[What is being asked] Scan the listing below for the string "chair" and copy each line where it turns up.

[Start of section]

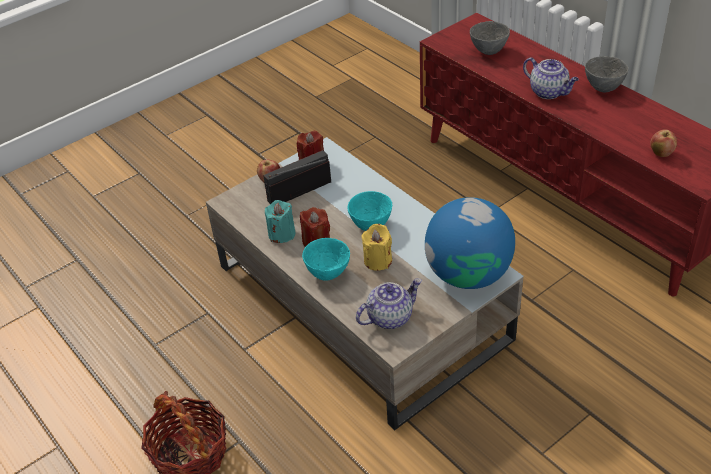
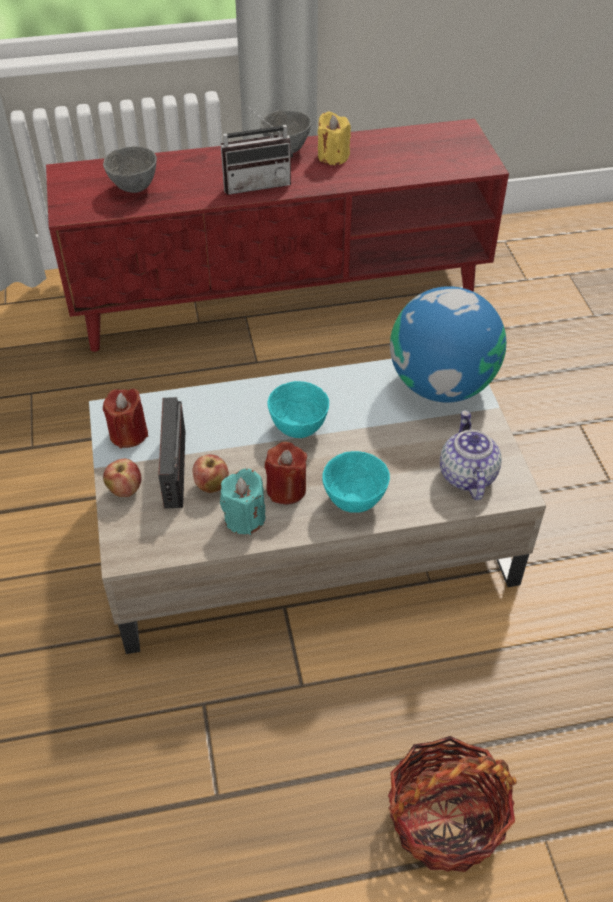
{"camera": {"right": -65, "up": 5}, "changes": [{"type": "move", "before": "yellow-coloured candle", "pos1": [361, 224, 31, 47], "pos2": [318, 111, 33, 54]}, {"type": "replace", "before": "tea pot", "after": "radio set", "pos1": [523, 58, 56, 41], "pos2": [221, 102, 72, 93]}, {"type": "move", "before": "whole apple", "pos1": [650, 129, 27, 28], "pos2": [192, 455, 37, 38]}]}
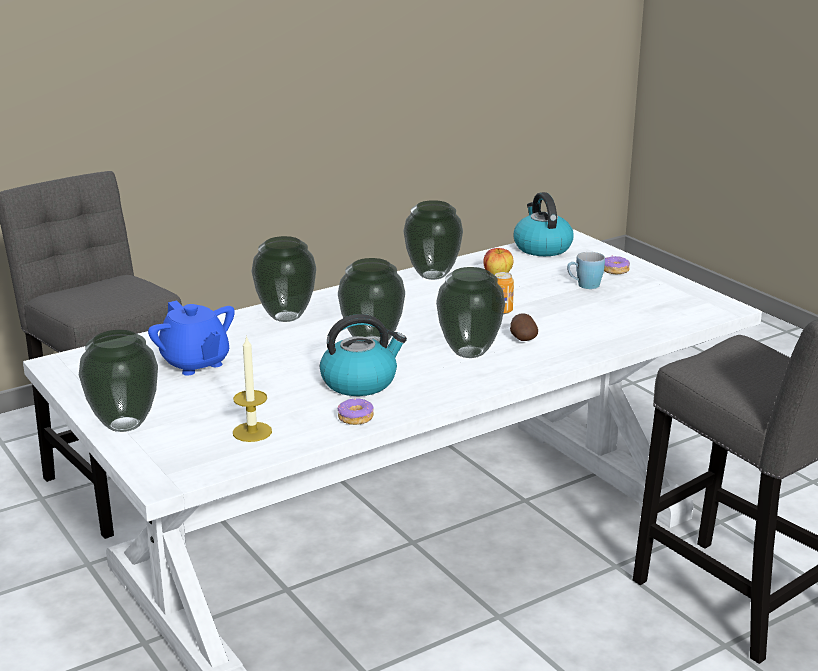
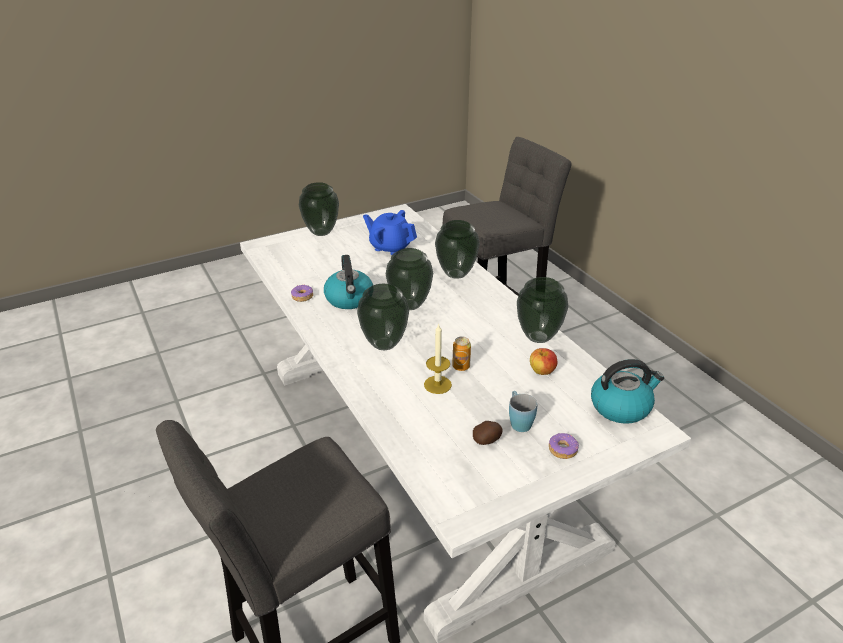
{"camera": {"right": 95, "up": 10}, "changes": [{"type": "rotate", "before": "blue-coloured tea pot", "pos1": [148, 301, 87, 75], "pos2": [363, 210, 54, 45], "turn": 60}, {"type": "move", "before": "candle", "pos1": [233, 335, 39, 107], "pos2": [424, 323, 28, 71]}, {"type": "move", "before": "potato", "pos1": [510, 313, 28, 28], "pos2": [473, 421, 30, 24]}]}
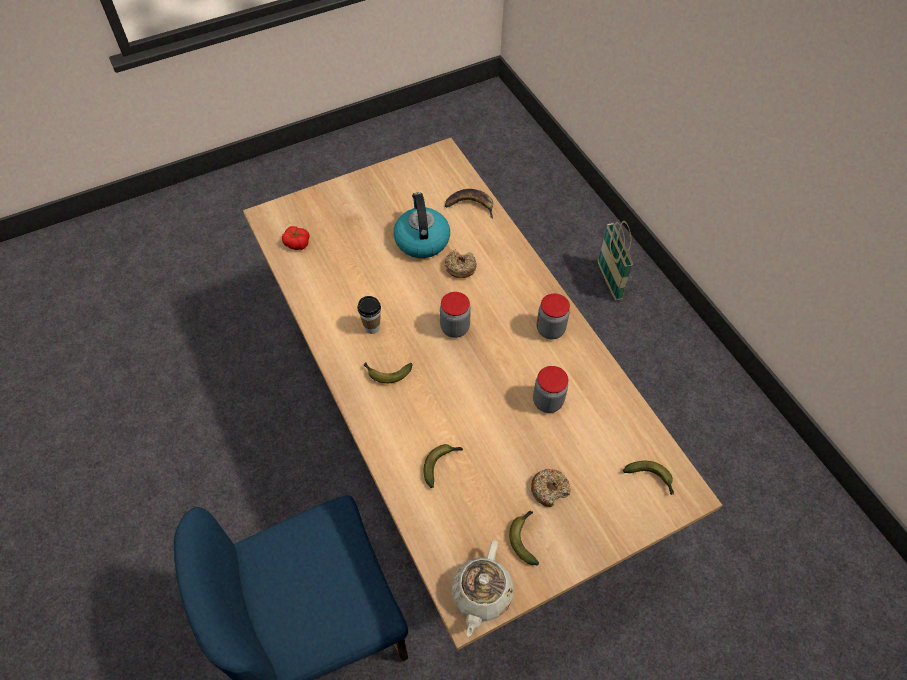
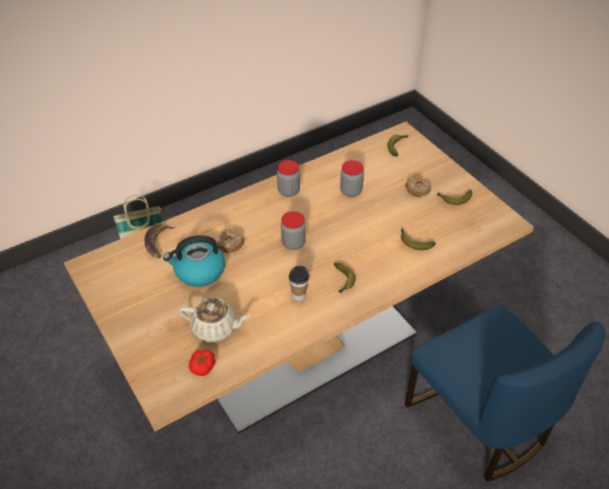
{"camera": {"right": -95, "up": -10}, "changes": [{"type": "move", "before": "beige-coloured tea pot", "pos1": [451, 540, 63, 97], "pos2": [179, 298, 71, 44]}]}
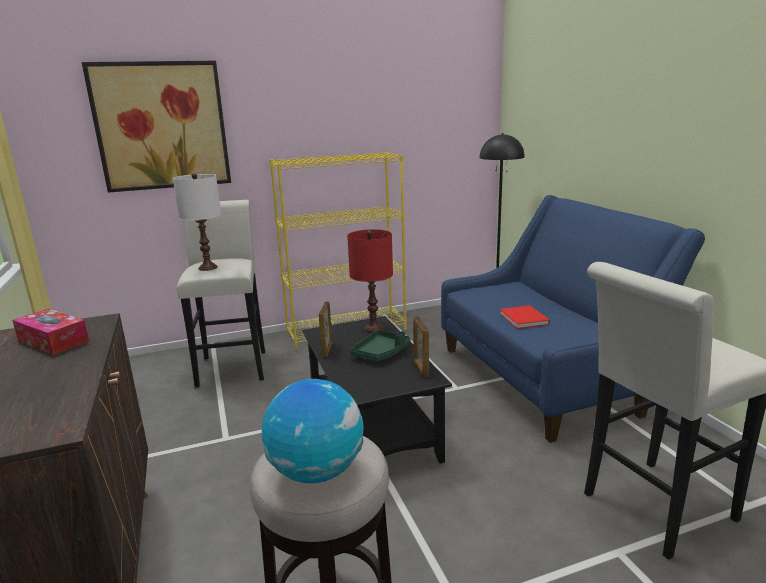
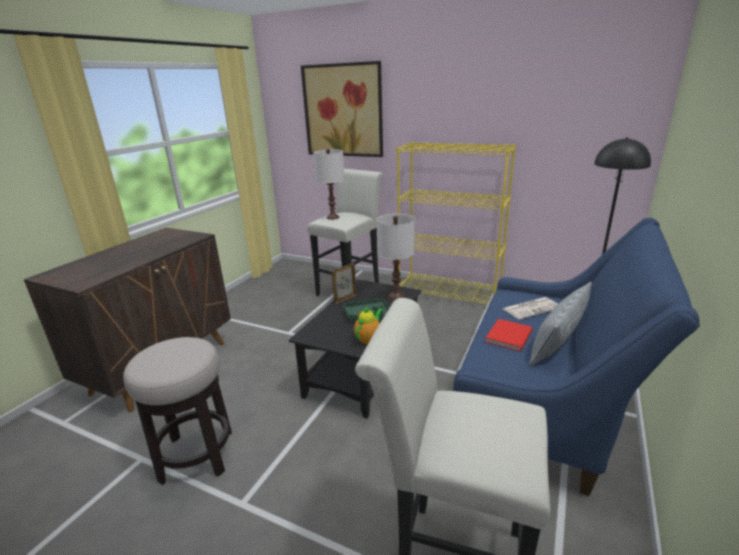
{"camera": {"right": 45, "up": 5}, "changes": [{"type": "delete", "before": "tissue holder", "pos1": [12, 309, 77, 46]}, {"type": "delete", "before": "globe", "pos1": [262, 379, 101, 104]}, {"type": "recolor", "before": "red-coloured tabletop lamp", "after": "white tabletop lamp", "pos1": [347, 229, 46, 104], "pos2": [377, 214, 37, 86]}, {"type": "replace", "before": "picture frame", "after": "tea pot", "pos1": [413, 316, 16, 61], "pos2": [354, 306, 29, 38]}, {"type": "insert", "after": "newspaper", "pos2": [503, 297, 55, 23]}, {"type": "insert", "after": "cushion", "pos2": [529, 282, 63, 84]}]}
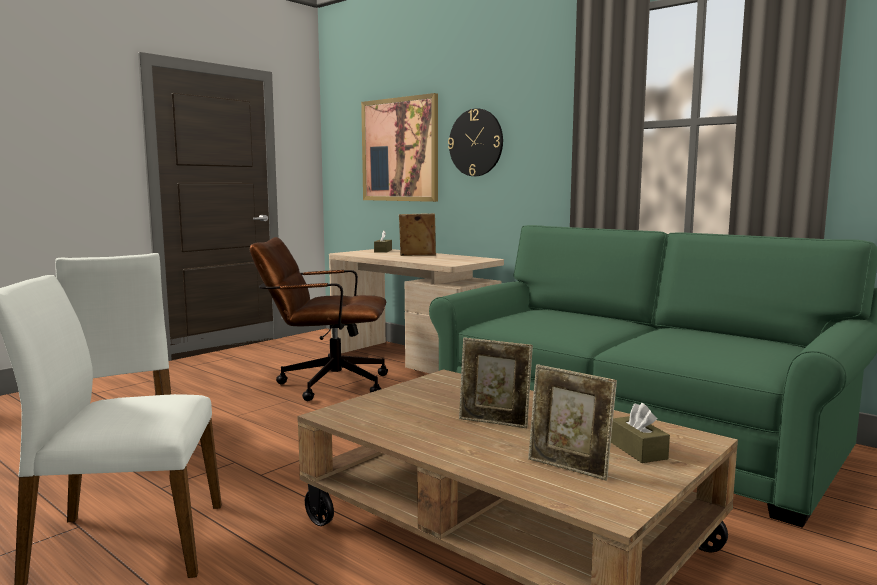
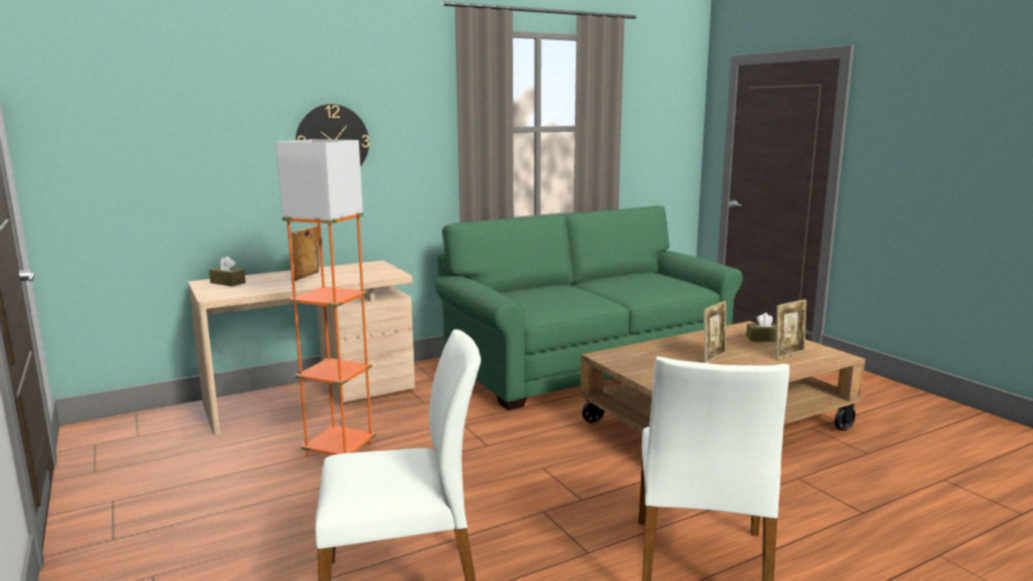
{"camera": {"right": -70, "up": 5}, "changes": [{"type": "replace", "before": "brown-coloured computer chair", "after": "orange-coloured standard lamp", "pos1": [250, 237, 138, 164], "pos2": [276, 139, 100, 318]}, {"type": "delete", "before": "picture", "pos1": [361, 93, 77, 109]}]}
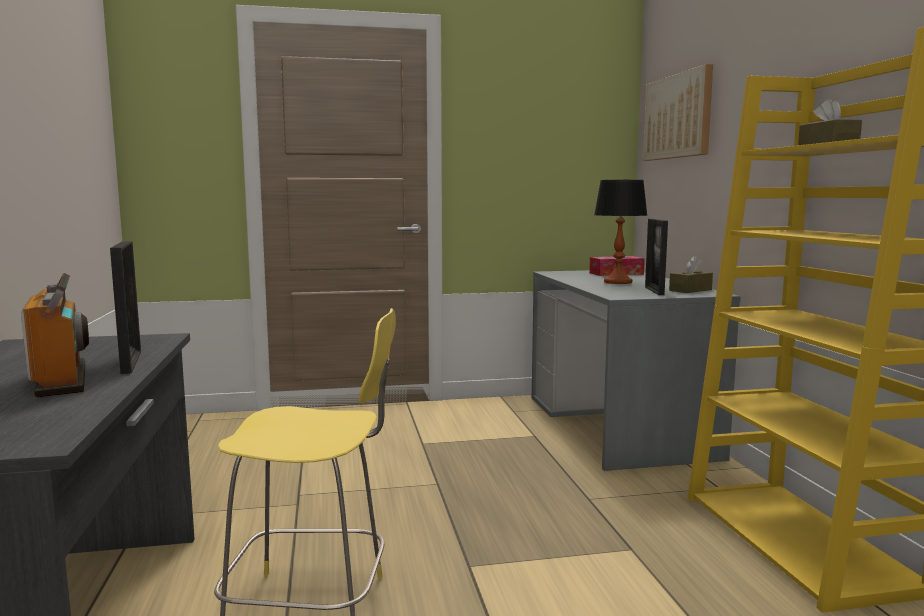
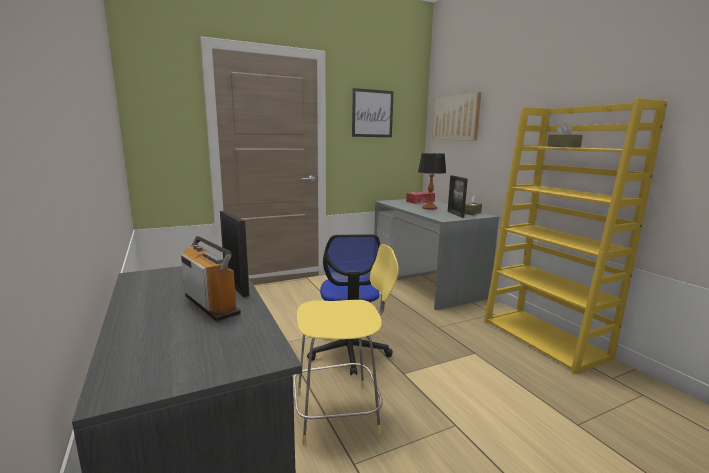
{"camera": {"right": -15, "up": 5}, "changes": [{"type": "insert", "after": "computer chair", "pos2": [307, 234, 86, 141]}, {"type": "insert", "after": "picture", "pos2": [352, 88, 42, 49]}]}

[End of section]

[Solution to this problem]
{"camera": {"right": -70, "up": 5}, "changes": [{"type": "replace", "before": "brown-coloured computer chair", "after": "orange-coloured standard lamp", "pos1": [250, 237, 138, 164], "pos2": [276, 139, 100, 318]}, {"type": "delete", "before": "picture", "pos1": [361, 93, 77, 109]}]}
{"camera": {"right": -15, "up": 5}, "changes": [{"type": "insert", "after": "computer chair", "pos2": [307, 234, 86, 141]}, {"type": "insert", "after": "picture", "pos2": [352, 88, 42, 49]}]}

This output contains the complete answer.